藤田武彦

12人の怒れる男 評決の行方の藤田武彦のレビュー・感想・評価

12人の怒れる男 評決の行方(1997年製作の映画)
2.9
オリジナルのシドニー・ルメット版「12人の怒れる男たち」を観て下さい。大傑作です。
白黒ですが、気になりません。
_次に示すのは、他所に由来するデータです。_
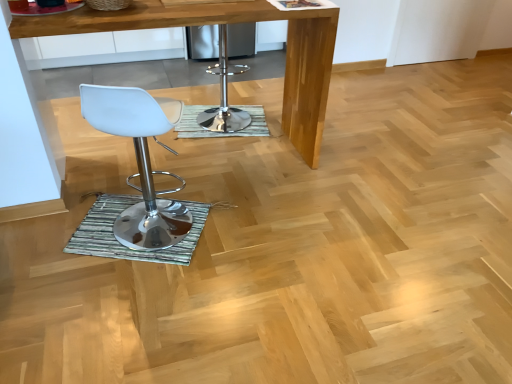
The image size is (512, 384). Find the location of `vacant area situated below wooden table at center (from a real-world perspective)`. vacant area situated below wooden table at center (from a real-world perspective) is located at coordinates (194, 161).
全く古さを感じさせません。

この作品「評決の行方」は、そのリメイク版です。

緊迫感、テンポ、ドラマ展開、テーマ性など全く別モノです。


まずカメラワークに大きな違いがあり、テーブル越しに人物を映しています。
会議に参加している感を狙ったのかもしれませんが、焦点がぼやけた画面になってしまっています。
オリジナルの方は、人物をアップでとらえ、緊迫感があります。

話者が変わる際も、人物の動きなどが入り、間延びしてしまっています。
オリジナルの方は、カットが瞬時に切り替わり、テンポ良く進みます。

投票がだんだんと変わっていく瞬間が、ドラマ性が現れる瞬間なのですが、オリジナルではドキドキとした期待感と意外感が感じられます。

これらをベースにしたテーマ性、人が人の人生を左右することのおそろしさも、オリジナルの方がリアルに感じられます。

ぜひオリジナル版から観て下さい。